Streaming Lakehouse Architecture: Real-Time + Historical Analytics
A streaming lakehouse combines real-time serving (sub-second queries) with historical analytics (scan petabytes) in a single architecture. The pattern: a streaming database (RisingWave) serves real-time queries via materialized views AND sinks data to Apache Iceberg for long-term analytical queries.
Architecture
Sources (Kafka, CDC) ──→ RisingWave
│
┌─────────┴─────────┐
↓ ↓
Materialized Views Iceberg Sink
(real-time serving) (historical storage)
│ │
↓ ↓
Applications Trino / Spark
(sub-100ms) (analytical queries)
Why Both?
| Need | Streaming MVs | Iceberg |
| Latest 5-min metrics | ✅ Sub-100ms | ❌ Delayed |
| Last 30 days trend | ⚠️ Expensive to maintain | ✅ Efficient |
| Ad-hoc exploration | ⚠️ Pre-defined queries only | ✅ Flexible |
| ML training data | ❌ Wrong tool | ✅ Perfect |
Streaming MVs are optimal for known, high-frequency queries with strict freshness requirements. Iceberg is optimal for flexible, historical analysis over large datasets.
Implementation
-- Real-time serving layer
CREATE MATERIALIZED VIEW live_metrics AS
SELECT region, COUNT(*) as orders, SUM(amount) as revenue
FROM orders_stream WHERE order_time > NOW()-INTERVAL '5 minutes'
GROUP BY region;
-- Historical analytics layer (same data, different destination)
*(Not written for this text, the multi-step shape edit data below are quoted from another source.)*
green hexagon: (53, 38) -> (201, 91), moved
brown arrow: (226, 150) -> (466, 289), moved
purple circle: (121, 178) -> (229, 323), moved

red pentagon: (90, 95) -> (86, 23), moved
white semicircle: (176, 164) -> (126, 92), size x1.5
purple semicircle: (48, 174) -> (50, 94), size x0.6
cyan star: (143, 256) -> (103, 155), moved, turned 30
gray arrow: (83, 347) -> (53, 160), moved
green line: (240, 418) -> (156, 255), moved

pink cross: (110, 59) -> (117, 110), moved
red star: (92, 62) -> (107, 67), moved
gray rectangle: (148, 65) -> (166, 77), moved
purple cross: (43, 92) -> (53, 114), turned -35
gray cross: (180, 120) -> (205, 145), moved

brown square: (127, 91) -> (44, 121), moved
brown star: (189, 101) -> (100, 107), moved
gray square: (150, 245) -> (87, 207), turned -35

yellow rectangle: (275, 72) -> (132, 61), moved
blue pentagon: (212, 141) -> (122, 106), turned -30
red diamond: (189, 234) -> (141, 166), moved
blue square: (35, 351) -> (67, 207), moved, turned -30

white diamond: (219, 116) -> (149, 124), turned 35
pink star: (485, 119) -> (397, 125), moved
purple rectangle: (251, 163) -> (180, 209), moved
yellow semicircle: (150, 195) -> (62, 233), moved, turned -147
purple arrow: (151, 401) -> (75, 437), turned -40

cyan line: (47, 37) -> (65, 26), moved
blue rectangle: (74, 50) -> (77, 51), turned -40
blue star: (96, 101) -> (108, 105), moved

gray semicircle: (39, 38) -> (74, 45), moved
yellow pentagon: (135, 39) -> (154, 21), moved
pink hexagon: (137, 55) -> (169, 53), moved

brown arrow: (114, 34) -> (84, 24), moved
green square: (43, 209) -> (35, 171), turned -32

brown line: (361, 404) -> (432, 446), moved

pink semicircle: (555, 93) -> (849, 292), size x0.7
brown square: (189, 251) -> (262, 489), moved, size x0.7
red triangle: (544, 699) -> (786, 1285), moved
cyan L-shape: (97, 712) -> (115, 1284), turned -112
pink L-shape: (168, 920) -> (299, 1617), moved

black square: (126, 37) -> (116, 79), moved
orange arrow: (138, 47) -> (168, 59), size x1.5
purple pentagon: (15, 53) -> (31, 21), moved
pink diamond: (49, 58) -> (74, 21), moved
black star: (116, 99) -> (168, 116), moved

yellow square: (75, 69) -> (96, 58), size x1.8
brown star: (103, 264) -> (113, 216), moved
CREATE SINK orders_to_iceberg AS SELECT * FROM orders_stream
WITH (connector='iceberg', type='append-only', ...);
Both views are fed from the same streaming source. One serves real-time; the other stores history.
Frequently Asked Questions
Do I need both streaming MVs and Iceberg?
Not always. If you only need real-time metrics, MVs alone are sufficient. If you only need historical analytics, Iceberg alone works. The streaming lakehouse pattern is for workloads requiring both — which is increasingly common.
How much does a streaming lakehouse cost?
Compute: RisingWave cluster ($100-500/month for moderate workloads). Storage: S3 at $0.023/GB/month. Query engines: Trino (self-hosted) or DuckDB (free). Total can be 5-10x cheaper than a traditional data warehouse.